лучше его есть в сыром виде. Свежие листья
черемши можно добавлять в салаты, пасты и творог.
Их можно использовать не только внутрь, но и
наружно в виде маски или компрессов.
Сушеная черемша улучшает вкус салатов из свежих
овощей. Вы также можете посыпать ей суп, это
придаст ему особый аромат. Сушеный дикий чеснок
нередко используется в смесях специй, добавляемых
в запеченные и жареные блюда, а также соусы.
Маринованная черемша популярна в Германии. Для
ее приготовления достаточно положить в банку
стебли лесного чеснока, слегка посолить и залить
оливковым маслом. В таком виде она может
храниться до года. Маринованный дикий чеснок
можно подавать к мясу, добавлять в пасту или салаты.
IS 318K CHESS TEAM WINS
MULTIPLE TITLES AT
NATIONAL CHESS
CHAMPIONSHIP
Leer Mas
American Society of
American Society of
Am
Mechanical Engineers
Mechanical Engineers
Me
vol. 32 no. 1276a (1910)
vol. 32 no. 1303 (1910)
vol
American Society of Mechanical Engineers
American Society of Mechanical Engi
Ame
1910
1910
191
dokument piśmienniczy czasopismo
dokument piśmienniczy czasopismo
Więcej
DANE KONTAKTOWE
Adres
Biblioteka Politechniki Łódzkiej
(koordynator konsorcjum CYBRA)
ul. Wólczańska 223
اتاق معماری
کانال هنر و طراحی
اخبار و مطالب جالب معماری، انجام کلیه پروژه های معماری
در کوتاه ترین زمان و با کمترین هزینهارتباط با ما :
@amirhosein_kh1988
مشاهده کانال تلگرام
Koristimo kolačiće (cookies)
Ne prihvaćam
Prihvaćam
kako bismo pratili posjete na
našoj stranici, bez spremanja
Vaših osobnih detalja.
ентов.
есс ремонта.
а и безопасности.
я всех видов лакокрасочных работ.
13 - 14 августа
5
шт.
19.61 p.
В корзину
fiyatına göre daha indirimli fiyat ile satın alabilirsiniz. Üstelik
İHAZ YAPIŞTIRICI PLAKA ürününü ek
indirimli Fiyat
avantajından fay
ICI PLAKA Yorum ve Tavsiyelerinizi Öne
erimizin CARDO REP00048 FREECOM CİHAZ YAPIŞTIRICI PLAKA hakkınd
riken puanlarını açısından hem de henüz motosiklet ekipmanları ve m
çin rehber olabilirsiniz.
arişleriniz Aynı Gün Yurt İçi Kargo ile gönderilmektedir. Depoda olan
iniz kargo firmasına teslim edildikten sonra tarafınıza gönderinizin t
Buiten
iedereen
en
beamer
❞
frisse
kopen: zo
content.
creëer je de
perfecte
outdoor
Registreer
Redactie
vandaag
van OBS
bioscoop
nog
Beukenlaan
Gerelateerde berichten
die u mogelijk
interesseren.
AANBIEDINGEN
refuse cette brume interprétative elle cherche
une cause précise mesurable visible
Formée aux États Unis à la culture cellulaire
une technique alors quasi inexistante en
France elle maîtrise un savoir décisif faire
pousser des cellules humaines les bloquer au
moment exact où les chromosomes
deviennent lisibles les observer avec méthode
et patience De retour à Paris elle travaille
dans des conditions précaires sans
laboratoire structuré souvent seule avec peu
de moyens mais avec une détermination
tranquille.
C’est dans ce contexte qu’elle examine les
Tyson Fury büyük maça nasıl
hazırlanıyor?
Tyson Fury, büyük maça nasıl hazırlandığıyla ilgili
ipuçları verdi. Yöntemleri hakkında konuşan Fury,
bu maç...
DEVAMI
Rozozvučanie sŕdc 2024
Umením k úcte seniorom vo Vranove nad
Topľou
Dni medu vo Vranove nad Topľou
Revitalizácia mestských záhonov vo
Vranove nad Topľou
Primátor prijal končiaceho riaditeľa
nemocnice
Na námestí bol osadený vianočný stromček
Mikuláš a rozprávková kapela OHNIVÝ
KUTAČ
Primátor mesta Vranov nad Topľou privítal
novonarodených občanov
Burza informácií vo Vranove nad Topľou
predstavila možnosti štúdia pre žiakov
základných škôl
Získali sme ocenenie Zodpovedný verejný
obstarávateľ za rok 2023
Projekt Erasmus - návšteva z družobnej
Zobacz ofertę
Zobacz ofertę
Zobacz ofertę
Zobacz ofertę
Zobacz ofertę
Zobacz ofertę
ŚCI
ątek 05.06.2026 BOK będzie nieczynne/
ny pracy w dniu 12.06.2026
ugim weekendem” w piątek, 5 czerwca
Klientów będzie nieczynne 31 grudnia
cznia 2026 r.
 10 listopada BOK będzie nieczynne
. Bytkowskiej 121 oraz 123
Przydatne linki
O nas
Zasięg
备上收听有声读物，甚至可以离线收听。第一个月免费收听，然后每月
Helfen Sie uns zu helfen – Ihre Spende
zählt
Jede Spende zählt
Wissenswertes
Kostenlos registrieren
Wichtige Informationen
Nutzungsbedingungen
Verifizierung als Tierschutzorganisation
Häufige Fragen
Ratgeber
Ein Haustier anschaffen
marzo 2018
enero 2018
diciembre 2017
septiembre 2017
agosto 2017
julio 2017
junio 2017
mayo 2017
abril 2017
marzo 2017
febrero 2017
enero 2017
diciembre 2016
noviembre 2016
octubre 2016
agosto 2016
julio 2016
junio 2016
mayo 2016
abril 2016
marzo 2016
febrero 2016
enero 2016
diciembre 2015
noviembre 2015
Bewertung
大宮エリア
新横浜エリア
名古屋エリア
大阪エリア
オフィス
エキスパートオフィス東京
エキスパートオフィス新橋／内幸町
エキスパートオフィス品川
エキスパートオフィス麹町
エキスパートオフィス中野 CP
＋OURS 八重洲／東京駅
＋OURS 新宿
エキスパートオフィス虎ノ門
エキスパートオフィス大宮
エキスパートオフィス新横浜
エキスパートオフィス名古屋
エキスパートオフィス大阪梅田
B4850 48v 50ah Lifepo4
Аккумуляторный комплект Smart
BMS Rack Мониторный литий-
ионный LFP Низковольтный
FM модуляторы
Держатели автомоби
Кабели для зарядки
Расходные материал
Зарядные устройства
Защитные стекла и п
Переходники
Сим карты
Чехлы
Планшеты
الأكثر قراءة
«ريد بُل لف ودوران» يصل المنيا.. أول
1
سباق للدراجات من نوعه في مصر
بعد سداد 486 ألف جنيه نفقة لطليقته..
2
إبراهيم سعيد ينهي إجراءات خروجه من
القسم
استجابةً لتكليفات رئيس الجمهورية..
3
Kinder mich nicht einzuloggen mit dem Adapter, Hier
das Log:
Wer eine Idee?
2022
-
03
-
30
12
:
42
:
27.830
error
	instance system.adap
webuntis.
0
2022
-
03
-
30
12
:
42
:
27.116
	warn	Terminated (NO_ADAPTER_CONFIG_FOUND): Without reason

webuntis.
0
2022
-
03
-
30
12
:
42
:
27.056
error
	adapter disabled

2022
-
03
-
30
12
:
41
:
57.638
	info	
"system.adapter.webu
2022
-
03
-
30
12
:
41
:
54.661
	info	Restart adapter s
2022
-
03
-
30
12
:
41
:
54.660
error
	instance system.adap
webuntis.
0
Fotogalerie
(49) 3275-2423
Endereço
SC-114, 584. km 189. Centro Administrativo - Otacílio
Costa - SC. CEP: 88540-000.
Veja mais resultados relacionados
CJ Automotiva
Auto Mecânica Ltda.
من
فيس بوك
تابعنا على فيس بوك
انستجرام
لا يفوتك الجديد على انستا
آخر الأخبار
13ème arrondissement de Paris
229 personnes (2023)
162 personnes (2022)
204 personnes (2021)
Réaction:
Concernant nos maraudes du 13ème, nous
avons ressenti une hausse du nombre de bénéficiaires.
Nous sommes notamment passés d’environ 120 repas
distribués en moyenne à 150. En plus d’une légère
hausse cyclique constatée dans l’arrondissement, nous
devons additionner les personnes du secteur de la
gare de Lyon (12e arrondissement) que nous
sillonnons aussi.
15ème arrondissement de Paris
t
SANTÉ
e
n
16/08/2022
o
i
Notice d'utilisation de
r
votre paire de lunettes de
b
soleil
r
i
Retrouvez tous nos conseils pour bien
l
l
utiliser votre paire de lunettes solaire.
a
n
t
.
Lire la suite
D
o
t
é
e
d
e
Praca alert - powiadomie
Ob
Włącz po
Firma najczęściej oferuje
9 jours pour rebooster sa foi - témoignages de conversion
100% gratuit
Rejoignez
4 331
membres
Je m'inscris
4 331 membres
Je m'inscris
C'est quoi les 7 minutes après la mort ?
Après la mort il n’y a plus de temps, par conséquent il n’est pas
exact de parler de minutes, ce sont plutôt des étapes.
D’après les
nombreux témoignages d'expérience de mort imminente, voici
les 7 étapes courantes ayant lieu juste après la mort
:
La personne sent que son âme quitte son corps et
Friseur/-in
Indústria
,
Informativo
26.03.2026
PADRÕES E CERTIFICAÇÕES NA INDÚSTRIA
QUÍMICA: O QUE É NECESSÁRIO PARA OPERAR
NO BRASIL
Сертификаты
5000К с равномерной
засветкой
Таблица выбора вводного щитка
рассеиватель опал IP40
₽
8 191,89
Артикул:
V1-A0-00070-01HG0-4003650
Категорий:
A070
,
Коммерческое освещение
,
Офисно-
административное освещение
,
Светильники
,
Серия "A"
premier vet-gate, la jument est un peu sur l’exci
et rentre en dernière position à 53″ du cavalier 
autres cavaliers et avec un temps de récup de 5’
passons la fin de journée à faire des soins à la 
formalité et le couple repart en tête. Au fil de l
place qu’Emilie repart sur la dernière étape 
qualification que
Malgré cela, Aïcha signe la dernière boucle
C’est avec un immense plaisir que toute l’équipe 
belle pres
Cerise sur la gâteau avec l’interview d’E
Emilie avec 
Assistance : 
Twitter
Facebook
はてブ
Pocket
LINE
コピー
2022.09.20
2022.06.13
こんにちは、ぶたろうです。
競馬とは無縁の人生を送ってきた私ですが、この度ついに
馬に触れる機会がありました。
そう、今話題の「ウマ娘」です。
- - -
● **WHAT THE TASK REQUIRES**:
Only lines containing the string "faire" are needed. Pull each of them out of the records above.

● **EXERCISE ANSWER**:
France elle maîtrise un savoir décisif faire
passons la fin de journée à faire des soins à la 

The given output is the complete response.